Am 05.09.2016, 21:27 Uhr, schrieb Andi Vajda <va...@apache.org>:
On Mon, 5 Sep 2016, Dirk Rothe wrote:
A volunteer is requested to build and test PyLucene's trunk on
Windows. If noone comes forward, I intend to try to release PyLucene
6.2 in a few weeks, still.
Nice Job!
I've successfully build PyLucene 6.2 on windows. Most tests pass:
* skipped the three test_ICU* due to missing "import icu"
Yes, for this you need to install PyICU: https://github.com/ovalhub/pyicu
I'm going to assume this would work for now.
* fixed test_PyLucene.py by ignoring open file handles (os.error) in
shutil.rmtree() in Test_PyLuceneWithFSStore.tearDown()
Do you have a patch for me to apply ?
Yes, attached.
* then stuff like these in test_PythonDirectory.py
[..]
Can't make sense of this one, sorry.
* and this one in test_PythonException.py
[..]
This one could be because you may not have built JCC in shared mode ?
I vaguely remember there being a problem with proper cross-boundary
exception propagation requiring JCC to be built in shared mode.
jcc.SHARED reports True, so seems OK.
I don't think these Windows glitches are really problematic, and our
production code runs only in linux environments anyway.

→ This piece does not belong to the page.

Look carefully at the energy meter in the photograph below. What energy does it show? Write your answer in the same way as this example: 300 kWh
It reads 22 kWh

And I'm more interested in whether porting around 3kloc lucene-interfaces
from v3.6 goes smoothly.
I've hit the first problematic case with an custom
PythonAnalyzer/PythonTokenizer where I don't see how to pass the input to
the Tokenizer implementation.
I thought maybe like this, but PythonTokenizer does not accept an INPUT
anymore (available in v4.10 and v3.6).
class _Tokenizer(PythonTokenizer):
def __init__(self, INPUT):
super(_Tokenizer, self).__init__(INPUT)
# prepare INPUT
def incrementToken(self):
# stuff into termAtt/offsetAtt/posIncrAtt
class Analyzer6(PythonAnalyzer):
def createComponents(self, fieldName):
return Analyzer.TokenStreamComponents(_Tokenizer())

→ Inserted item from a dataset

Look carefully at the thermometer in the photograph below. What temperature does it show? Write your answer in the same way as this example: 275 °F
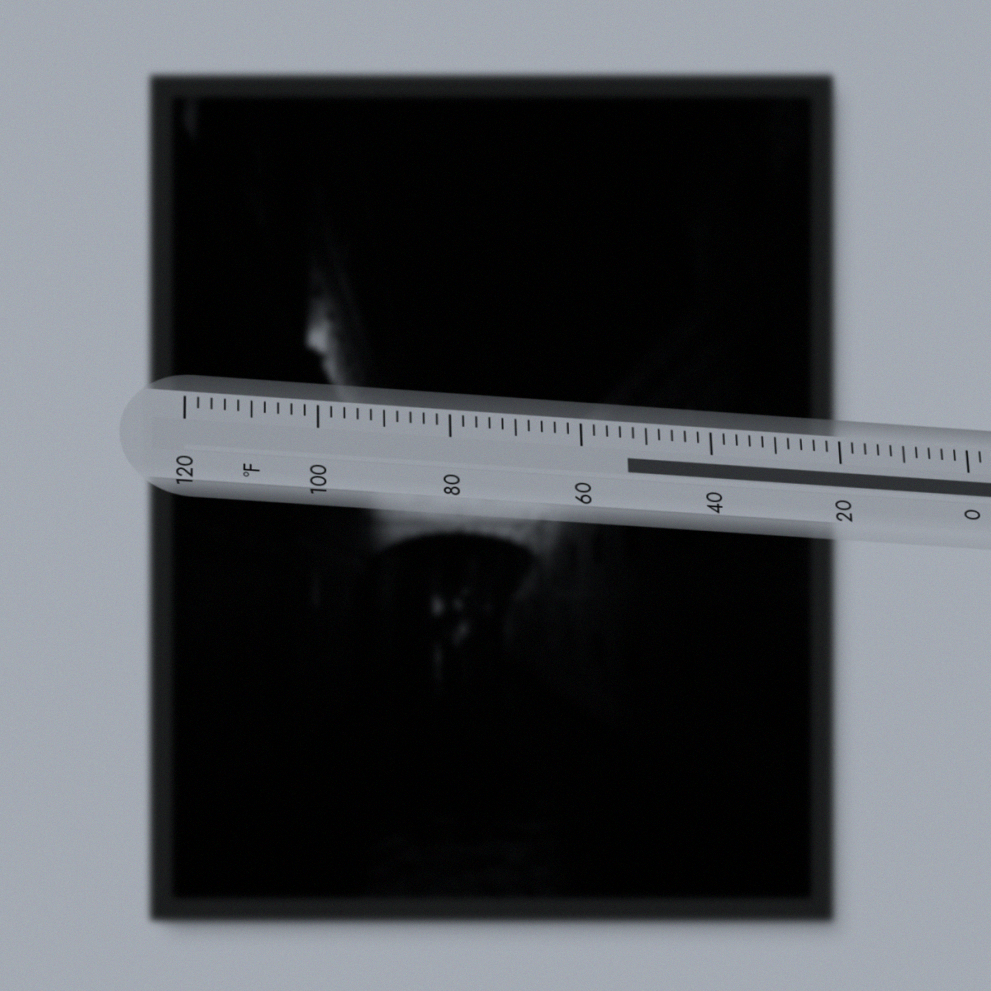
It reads 53 °F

The PositionIncrementTestCase is pretty similar but initialized with
static input. Would be a nice place for an example with dynamic input, I
think.
This was our 3.6 approach:
class Analyzer3(PythonAnalyzer):
def tokenStream(self, fieldName, reader):
data = data_from_reader(reader)
class _tokenStream(PythonTokenStream):
def __init__(self):
super(_tokenStream, self).__init__()
# prepare termAtt/offsetAtt/posIncrAtt
def incrementToken(self):
# stuff from data into termAtt/offsetAtt/posIncrAtt
return _tokenStream()
Any hints how to get Analyzer6 working?
--dirk